The tax disc has just gone paperless and now your driving licence is going to follow suit. Here’s some important info that all drivers need to know about what’s going to happen in June 2015.|
What is happening to the driving licence and when?
Unlike the tax disc, your driving licence isn’t being abolished entirely – just the paper counterpart that goes with your photocard. From June 8, the DVLA will no longer issue the green paper counterpart licence and the existing documents will no longer be valid. The paper counterpart displays details not included on the photocard, including vehicle categories and any endorsements or penalty points. After the changes, details of driving convictions will instead be held on the DVLA's digital records. Motorists will be able to check their penalty points online, by phone or by post.
Do I need to do anything?
People with Photocards and paper counterparts
This does not require any immediate action from you – providing your licence details are all up to date and correct. Your photocard is all you’ll need. The DVLA recommends drivers destroy the paper counterparts after June 8, as they will no longer be valid or hold any legal status. Motorists must, however, retain their photocard and remember to renew it when necessary. However, see below for the AA's advice
People without photocards – just an old paper licence
If you have an old-style paper licence issued before the photocard was introduced in 1998, and no photocard, you should NOT destroy the paper licence. The green paper licence remains legal and – providing the details are correct – you’re under no obligation to change it to a photo-based version. If you do want to upgrade, though, this can be done for free if you are changing your address, name or adding a driving entitlement
So, how can I see information about my licence now?
The paper counterpart of your driving licence used to tell you how many penalty points you have, when they expire, what classes of vehicles you can drive and when the document itself will expire. Whilst some of this information is available on the back of the photocard, it is not that clear and easy to read. New penalty points (endorsements) will only be recorded electronically, and will not be printed or written on either photocard licences or paper driving licences. To help address this, the DVLA has launched its GOV.UK online ‘View Driving Record’ service, which lets you see the data by entering your driving licence number, national insurance number, and postcode.
I want to rent a vehicle - what about car hire firms?
In the past, car rental companies have requested to see the paper counterpart to a driver’s licence.

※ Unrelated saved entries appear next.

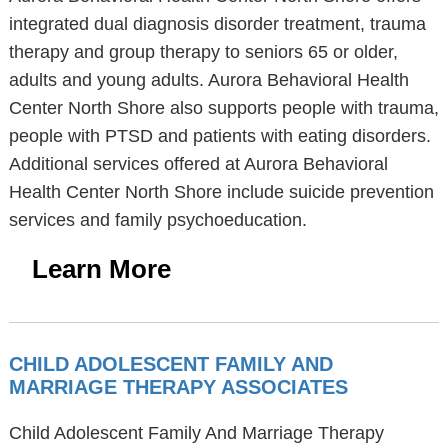
integrated dual diagnosis disorder treatment, trauma
therapy and group therapy to seniors 65 or older,
adults and young adults. Aurora Behavioral Health
Center North Shore also supports people with trauma,
people with PTSD and patients with eating disorders.
Additional services offered at Aurora Behavioral
Health Center North Shore include suicide prevention
services and family psychoeducation.
Learn More
CHILD ADOLESCENT FAMILY AND
MARRIAGE THERAPY ASSOCIATES
Child Adolescent Family And Marriage Therapy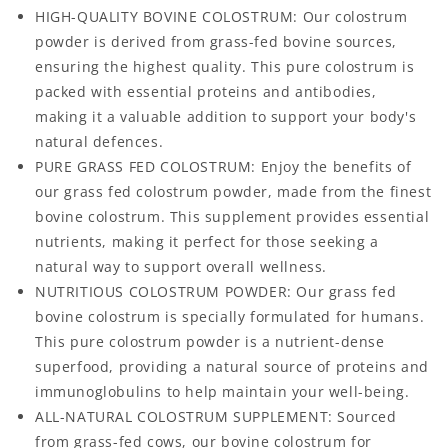
HIGH-QUALITY BOVINE COLOSTRUM: Our colostrum
powder is derived from grass-fed bovine sources,
ensuring the highest quality. This pure colostrum is
packed with essential proteins and antibodies,
making it a valuable addition to support your body's
natural defences.
PURE GRASS FED COLOSTRUM: Enjoy the benefits of
our grass fed colostrum powder, made from the finest
bovine colostrum. This supplement provides essential
nutrients, making it perfect for those seeking a
natural way to support overall wellness.
NUTRITIOUS COLOSTRUM POWDER: Our grass fed
bovine colostrum is specially formulated for humans.
This pure colostrum powder is a nutrient-dense
superfood, providing a natural source of proteins and
immunoglobulins to help maintain your well-being.
ALL-NATURAL COLOSTRUM SUPPLEMENT: Sourced
from grass-fed cows, our bovine colostrum for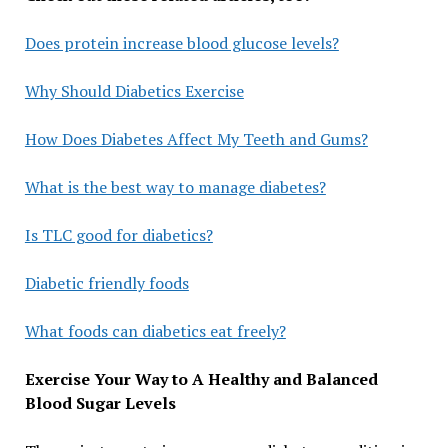
Does protein increase blood glucose levels?
Why Should Diabetics Exercise
How Does Diabetes Affect My Teeth and Gums?
What is the best way to manage diabetes?
Is TLC good for diabetics?
Diabetic friendly foods
What foods can diabetics eat freely?
Exercise Your Way to A Healthy and Balanced
Blood Sugar Levels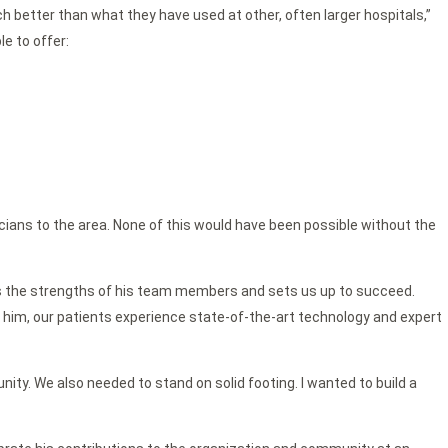
 better than what they have used at other, often larger hospitals,”
le to offer:
cians to the area. None of this would have been possible without the
entors the strengths of his team members and sets us up to succeed.
of him, our patients experience state-of-the-art technology and expert
ity. We also needed to stand on solid footing. I wanted to build a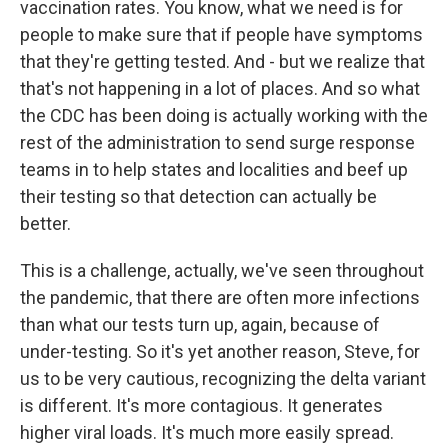
vaccination rates. You know, what we need is for
people to make sure that if people have symptoms
that they're getting tested. And - but we realize that
that's not happening in a lot of places. And so what
the CDC has been doing is actually working with the
rest of the administration to send surge response
teams in to help states and localities and beef up
their testing so that detection can actually be
better.
This is a challenge, actually, we've seen throughout
the pandemic, that there are often more infections
than what our tests turn up, again, because of
under-testing. So it's yet another reason, Steve, for
us to be very cautious, recognizing the delta variant
is different. It's more contagious. It generates
higher viral loads. It's much more easily spread.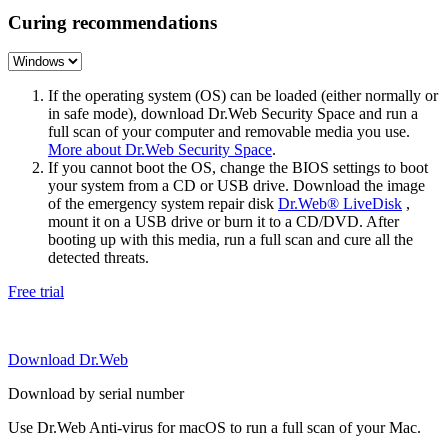
Curing recommendations
If the operating system (OS) can be loaded (either normally or
in safe mode), download Dr.Web Security Space and run a
full scan of your computer and removable media you use.
More about Dr.Web Security Space
.
If you cannot boot the OS, change the BIOS settings to boot
your system from a CD or USB drive. Download the image
of the emergency system repair disk
Dr.Web® LiveDisk
,
mount it on a USB drive or burn it to a CD/DVD. After
booting up with this media, run a full scan and cure all the
detected threats.
Free trial
Download Dr.Web
Download by serial number
Use Dr.Web Anti-virus for macOS to run a full scan of your Mac.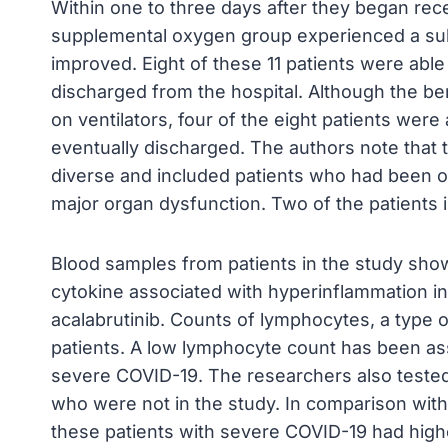
Within one to three days after they began recei
supplemental oxygen group experienced a subst
improved. Eight of these 11 patients were ab
discharged from the hospital. Although the ben
on ventilators, four of the eight patients wer
eventually discharged. The authors note that t
diverse and included patients who had been on
major organ dysfunction. Two of the patients i
Blood samples from patients in the study showe
cytokine associated with hyperinflammation i
acalabrutinib. Counts of lymphocytes, a type o
patients. A low lymphocyte count has been as
severe COVID-19. The researchers also tested
who were not in the study. In comparison with
these patients with severe COVID-19 had highe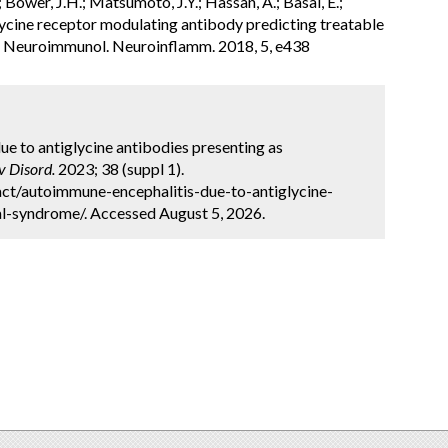
; Bower, J.H.; Matsumoto, J.Y.; Hassan, A.; Basal, E.;
Glycine receptor modulating antibody predicting treatable
l. Neuroimmunol. Neuroinflamm. 2018, 5, e438
ue to antiglycine antibodies presenting as
 Disord.
2023; 38 (suppl 1).
ct/autoimmune-encephalitis-due-to-antiglycine-
l-syndrome/. Accessed August 5, 2026.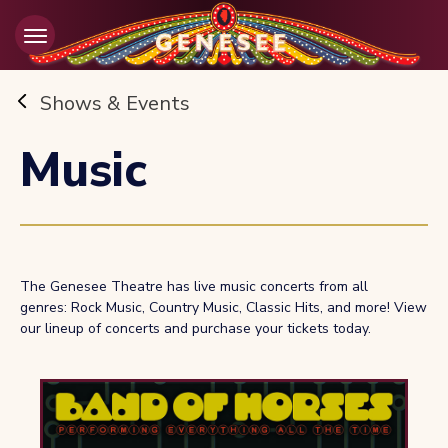
Skip
to
content
Accessibility
Buy
Shows & Events
Tickets
Search
Music
The Genesee Theatre has live music concerts from all
genres: Rock Music, Country Music, Classic Hits, and more! View
our lineup of concerts and purchase your tickets today.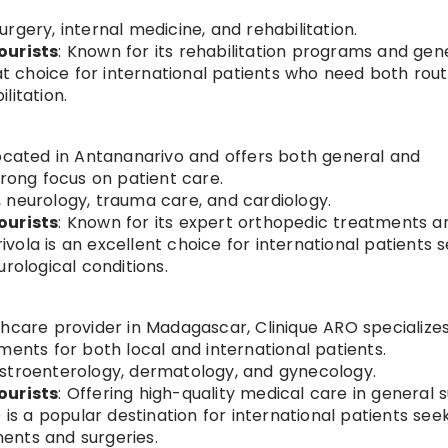
urgery, internal medicine, and rehabilitation.
ourists
: Known for its rehabilitation programs and gen
eat choice for international patients who need both rout
litation.
 located in Antananarivo and offers both general and
trong focus on patient care.
, neurology, trauma care, and cardiology.
ourists
: Known for its expert orthopedic treatments a
ola is an excellent choice for international patients 
rological conditions.
lthcare provider in Madagascar, Clinique ARO specializes
ments for both local and international patients.
astroenterology, dermatology, and gynecology.
ourists
: Offering high-quality medical care in general 
 is a popular destination for international patients see
ents and surgeries.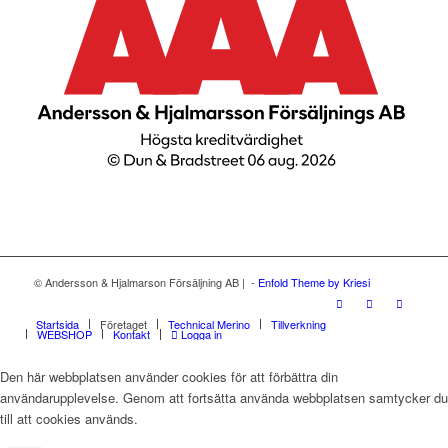
© Andersson & Hjalmarson Försäljning AB | -
Enfold Theme by Kriesi
Startsida
Företaget
Technical Merino
Tillverkning
WEBSHOP
Kontakt
Logga in
Den här webbplatsen använder cookies för att förbättra din
användarupplevelse. Genom att fortsätta använda webbplatsen samtycker du
till att cookies används.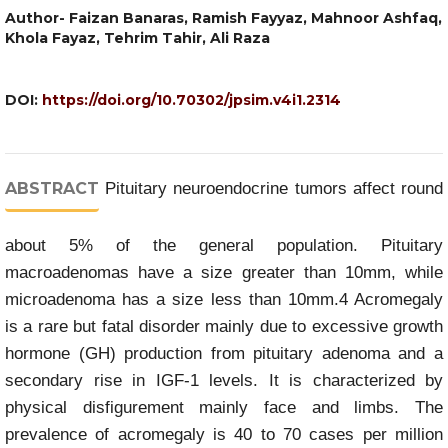
Author- Faizan Banaras, Ramish Fayyaz, Mahnoor Ashfaq,
Khola Fayaz, Tehrim Tahir, Ali Raza
DOI:
https://doi.org/10.70302/jpsim.v4i1.2314
ABSTRACT
Pituitary neuroendocrine tumors affect round
about 5% of the general population. Pituitary
macroadenomas have a size greater than 10mm, while
microadenoma has a size less than 10mm.4 Acromegaly
is a rare but fatal disorder mainly due to excessive growth
hormone (GH) production from pituitary adenoma and a
secondary rise in IGF-1 levels. It is characterized by
physical disfigurement mainly face and limbs. The
prevalence of acromegaly is 40 to 70 cases per million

After 8 June 2015 if you are hiring a vehicle you'll need to use a new two-step online service provided by the DVLA on the GOV.UK website. NB: As of 05/05/15 this service is not fully live on the GOV.UK website!
First you'll need to log into the GOV.UK online ‘View Driving Record’ service and click on 'Share your licence information'. This generates a unique code that you give to the hire car company along with the last eight digits of your driving licence number.
The second step is for the hire car company to log on to the system and use your unique code and the last eight digits of your driving licence number to gain access to your details. They can then view your driving history but once they've logged off they won't be able to go back into it. And the code will only last three days, so this could cause problems with people hiring cars abroad. You may need to access the internet whilst overseas and generate a new code.
The online service will also allow you to download a summary of your licence record which can be printed or shared.
Alternatively you can call DVLA and give permission for your driving record to be checked verbally by a nominated person/organisation.
What about employers?
Businesses who employ drivers will already know the drill for checking drivers' records but they will now have an extra way of doing it. Employees will share their details in the same way as if they are hiring a car and give the codes to their employer.
Reaction and Advice from the AA
The AA is actually advising people to keep hold of their existing paper counterparts, as they might still be asked to produce them when travelling abroad. "Not all car rental companies, or indeed traffic police abroad, will be aware of the changes, so a 'belt and braces' approach of also taking the counterpart might help"
The AA is also advising people to check that the details on their paper counterpart, including penalty points, are identical to those on the DVLA's electronic system, before considering destroying the document.
They also have some concerns over not all drivers being comfortable with computers and surfing online. They said some people might also concerned at who exactly will be able to get access to their electronic driver record, and the potential for fraud and scams.